Billing itself as a three-day “Celebration of Sexy,” Exxxotica is just a run-of-the-mill trade show. Oh except that it’s an adult industry trade show, so instead of appearances by Bob Villa, you’re more likely to get Ron Jeremy. And instead of booths demonstrating products like rain gutters and home security systems, there will instead be booths demonstrating the newest in bondage technology or edible something or another.
Hopefully the convention center’s cleanup crew can do a quick turnaround between Exxxotica and MegaFest. The yearly gospel super-festival, founded by Dallas’ own Bishop T.D. Jakes, is a four-day-long celebration of faith and gospel music for which people travel from all over the country to attend. Chances of a spotting of Steve Harvey seem fair to good.
A traveling festival that began as an extension of Diplo’s Mad Decent record label, the Block Party has outgrown the label and is now a yearly event hitting 18 US and Canadian cities each summer. Artists appearing in Dallas include Borgore, Bro Safari, and Gent & Jawns among many others. And don’t forget, this is the festival that brought acts like Major Lazer and Baauer to the mainstream so don’t sleep on the bands that appear earlier on the bill.
Celebrate Labor Day weekend with three days of the biggest names in blues, more BBQ than any human being could ever eat, and family-friendly events galore. Musical acts featured this year are the cream of the crop, starting with Tab Benoit and Delbert McClinton on Saturday night. Blues legend Buddy Guy closes out the festival on Sunday night.
Dallas veteran rock group the Toadies present their seventh annual Dia De Los Toadies music fest, this time in Ft. Worth’s Panther Island Pavilion. The festival has grown by leaps and bounds each year and this year’s acts include the Toadies themselves, along with Burden Brothers, Local H, Sarah Jaffe, and Holy Moly. Plus, don’t forget to bring your innertube or at least some cash to rent one so you can float while you check out the bands.
The 29th annual GrapeFest will officially be able to claim the title as “Biggest Wine Festival in the Southwest” and has expanded its offerings this year. Don’t worry, there’s still more wine than you can (or should) drink and craft beers.

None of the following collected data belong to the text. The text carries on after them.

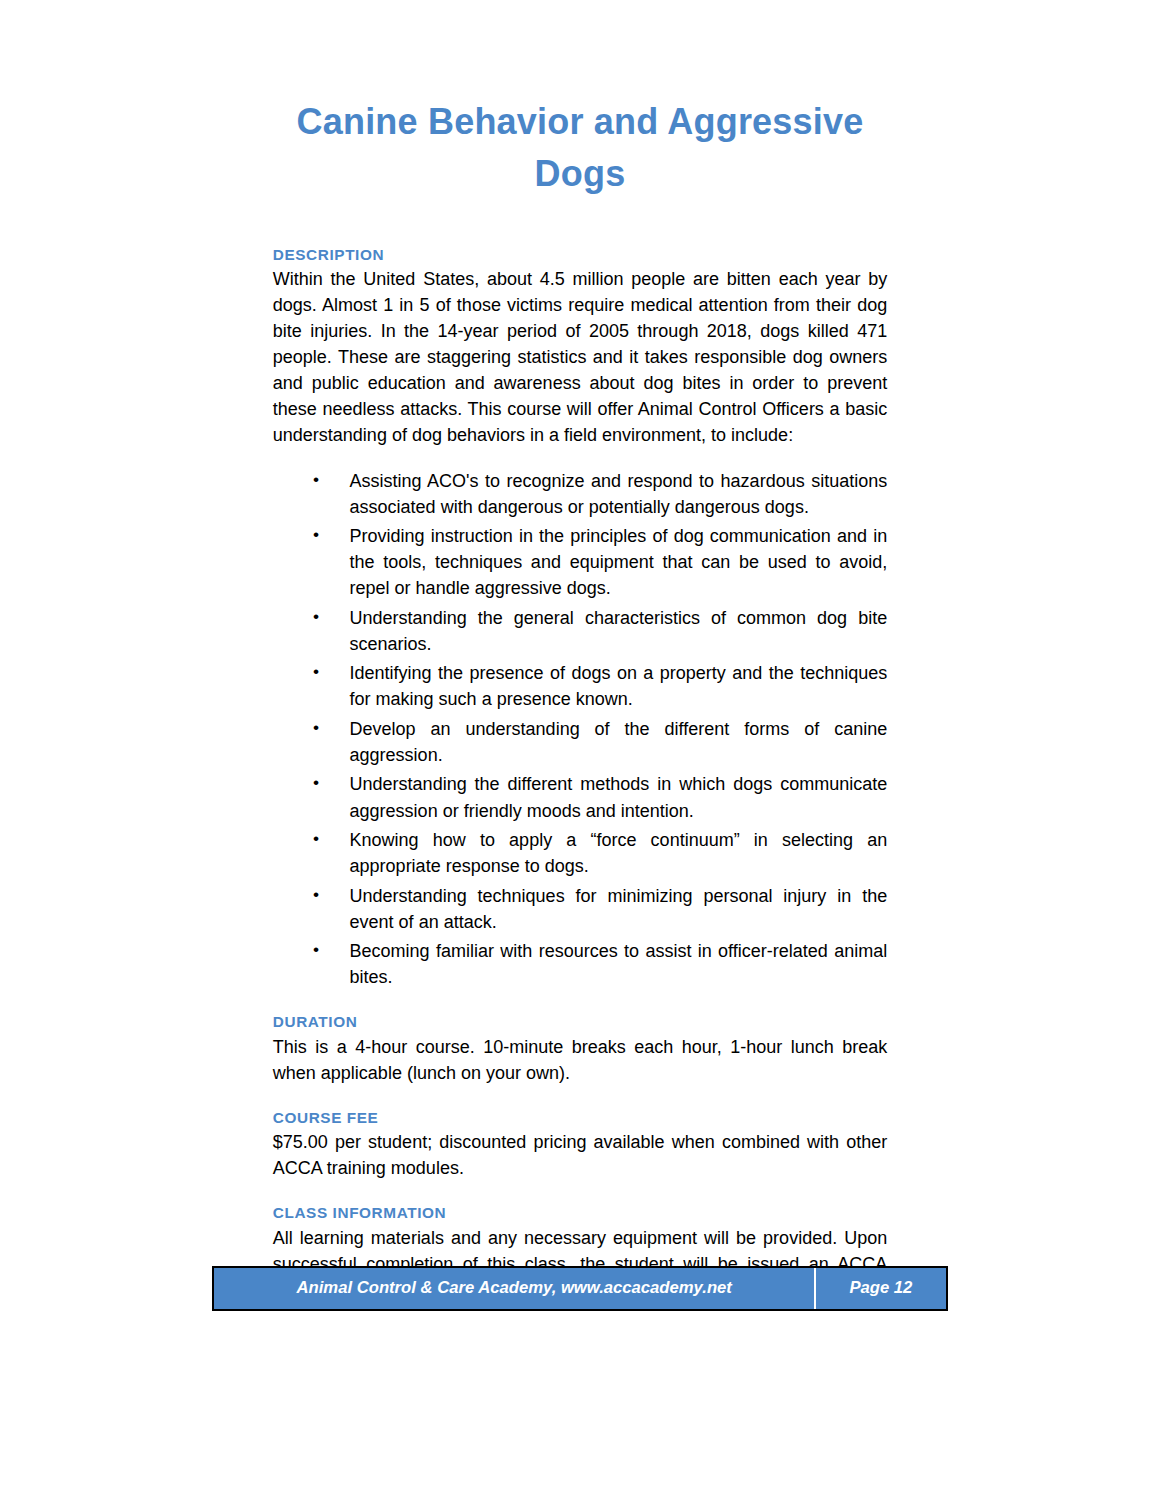Canine Behavior and Aggressive Dogs
Description
Within the United States, about 4.5 million people are bitten each year by dogs. Almost 1 in 5 of those victims require medical attention from their dog bite injuries. In the 14-year period of 2005 through 2018, dogs killed 471 people. These are staggering statistics and it takes responsible dog owners and public education and awareness about dog bites in order to prevent these needless attacks. This course will offer Animal Control Officers a basic understanding of dog behaviors in a field environment, to include:
Assisting ACO's to recognize and respond to hazardous situations associated with dangerous or potentially dangerous dogs.
Providing instruction in the principles of dog communication and in the tools, techniques and equipment that can be used to avoid, repel or handle aggressive dogs.
Understanding the general characteristics of common dog bite scenarios.
Identifying the presence of dogs on a property and the techniques for making such a presence known.
Develop an understanding of the different forms of canine aggression.
Understanding the different methods in which dogs communicate aggression or friendly moods and intention.
Knowing how to apply a “force continuum” in selecting an appropriate response to dogs.
Understanding techniques for minimizing personal injury in the event of an attack.
Becoming familiar with resources to assist in officer-related animal bites.
Duration
This is a 4-hour course. 10-minute breaks each hour, 1-hour lunch break when applicable (lunch on your own).
Course Fee
$75.00 per student; discounted pricing available when combined with other ACCA training modules.
Class Information
All learning materials and any necessary equipment will be provided. Upon successful completion of this class, the student will be issued an ACCA certificate of completion. Dress is casual.
Animal Control & Care Academy, www.accacademy.net
Page 12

But GrapeFest will also feature kid-friendly activities, four live music stages, as well as golf and tennis tournaments.
The biggest celebration of Greek culture and food in the metroplex, this festival will also celebrate the 100th anniversary of the founding of Holy Trinity Church. This festival serves to not only raise money for Holy Trinity’s philanthropic efforts, but also includes cooking demonstrations, Greek traditional dancing with a live band, and an in-depth tour of the historic church and grounds. Opa!